Proof If $u \ne v$, then $u < v$ or $u > v$. If $u < v$, then by applying the lemma to $u, v, x$, instead of $x, y, u$, we find that there are $n, m \in \mathbb{N}$ such that $$ mu < nx < mv, $$ so $(n, m) \in x \mathbin{:} u$ but $(n, m) \notin x \mathbin{:} v$, so $x \mathbin{:} u \ne x \mathbin{:} v$. Similarly if $u > v$. $\square$

Corollary 6 For all $x, y, u, v \in M$, if $x \mathbin{:} u = y \mathbin{:} v$, then $x < y$ or $x = y$ or $x > y$ according as $u < v$ or $u = v$ or $u > v$.

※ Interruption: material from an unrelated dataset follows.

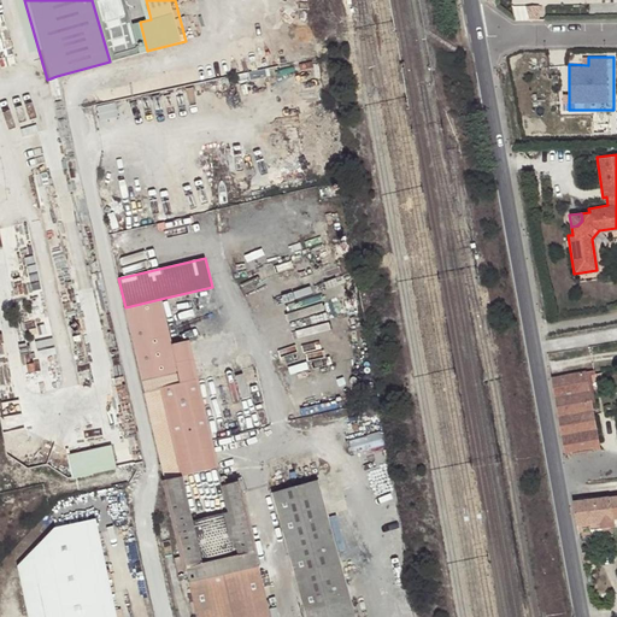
[(160,299),(125,307),(195,616),(269,616),(260,579),(238,479),(221,482),(210,434),(188,340),(171,345),(160,299)]
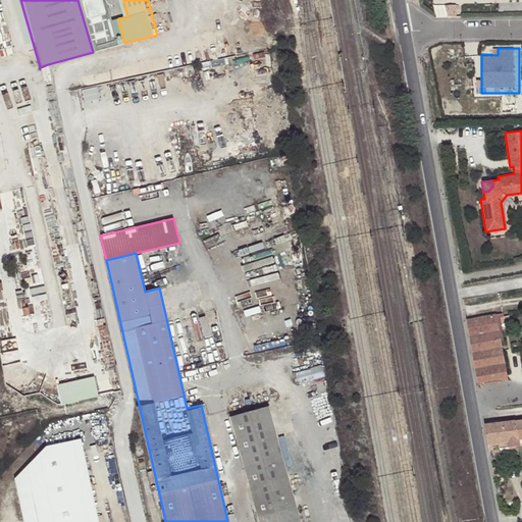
[(32,281),(43,278),(40,269),(30,271),(32,281)]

Proof The previous corollary has dealt with the case $x = y$. If $x < y$, take $n, m$ as in the lemma. Because $x \mathbin{:} u = y \mathbin{:} v$ and $nx < mu$, we have $(n, m) \notin y \mathbin{:} v$, i.e. $ny \leqslant mv$, whence $mu < mv$, whence on "dividing by $m$", $u < v$. Interchanging the roles of $x$ and $y$, and of $u$ and $v$, in this argument, we find that if $x > y$ then $u > v$. $\square$

Theorem 7 For all $x, y, u, v \in M$, $x \mathbin{:} y = u \mathbin{:} v$ if and only if $x \mathbin{:} u = y \mathbin{:} v$.

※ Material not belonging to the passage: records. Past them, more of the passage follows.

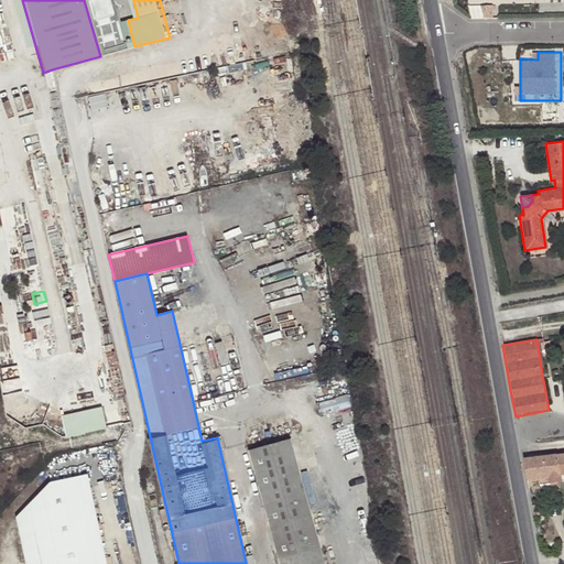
[(333,399),(335,410),(351,407),(349,396),(333,399)]
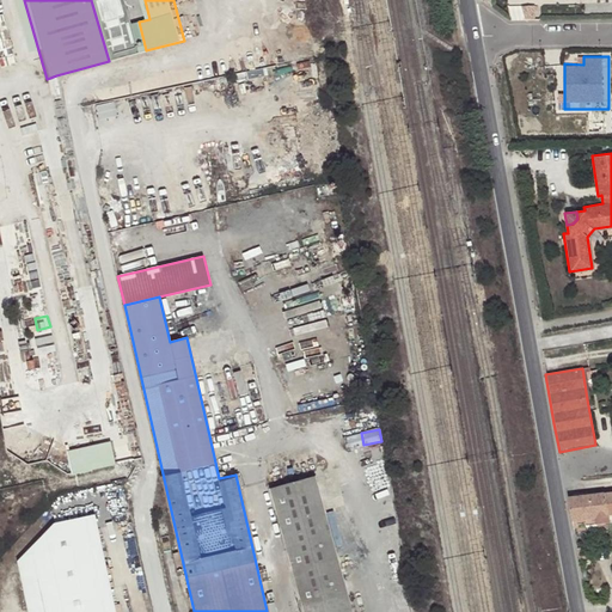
[(115,440),(71,450),(77,473),(121,464),(115,440)]
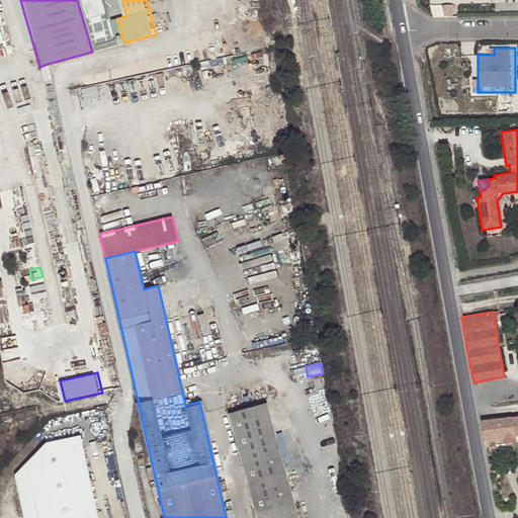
[(297,517),(266,404),(229,414),(257,517),(297,517)]
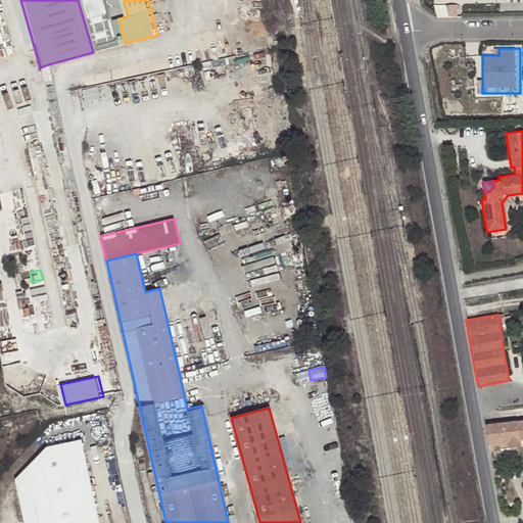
[(485,425),(488,445),(498,443),(510,443),(511,447),(511,449),(522,449),(522,446),(521,440),(518,441),(515,422),(511,422),(511,419),(503,420),(503,423),(485,425)]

Proof By the symmetry of the result, we need only prove that if $x \mathbin{:} y = u \mathbin{:} v$ then $x \mathbin{:} u = y \mathbin{:} v$. If $x \mathbin{:} y = u \mathbin{:} v$, then for all $n, m \in \mathbb{N}$, by two applications of Lemma 1, we have $(nx) \mathbin{:} (ny) = (mu) \mathbin{:} (mv)$. By Corollary 6, therefore: $nx < mu$ or $nx = mu$ or $nx > mu$ according as $ny < mv$ or $ny = mv$ or $ny > mv$; and in particular $x \mathbin{:} u = y \mathbin{:} v$. $\square$

^{This proof shines as brightly now as when Euclid
gave it two and half thousand years ago. (Unless I've managed to
tarnish it, that is! I haven't been closely following the sources
listed, or even my own old notes, having been more in the mood to work
things out as I went along, even at the risk of messing up.)}

It is clear that if $M, N$ are systems of magnitudes, and $\phi: M \to N$ is a morphism of semigroups, then $\phi$ respects the order structures of $M, N$, and is injective. It follows immediately that: \begin{equation} \tag{1}\label{eq:1} \phi(x) \mathbin{:} \phi(y) = x \mathbin{:} y \text{ for all } x, y \in M. \end{equation} If $N = M$, Theorem 7 gives the corollary: \begin{equation} \tag{2}\label{eq:2} \phi(x) \mathbin{:} x = \phi(y) \mathbin{:} y \text{ for all } x, y \in M. \end{equation} If $\psi: M \to M$ is also a morphism, taking $y = \psi(x)$ in \eqref{eq:2} and using \eqref{eq:1} gives: $$ \phi(\psi(x)) \mathbin{:} \psi(x) = \phi(x) \mathbin{:} x = \psi(\phi(x)) \mathbin{:} \psi(x), $$ and Corollary 4 gives $\phi(\psi(x)) = \psi(\phi(x))$. Because $x$ was arbitrary, it follows that $\phi \circ \psi = \psi \circ \phi$. $\square$.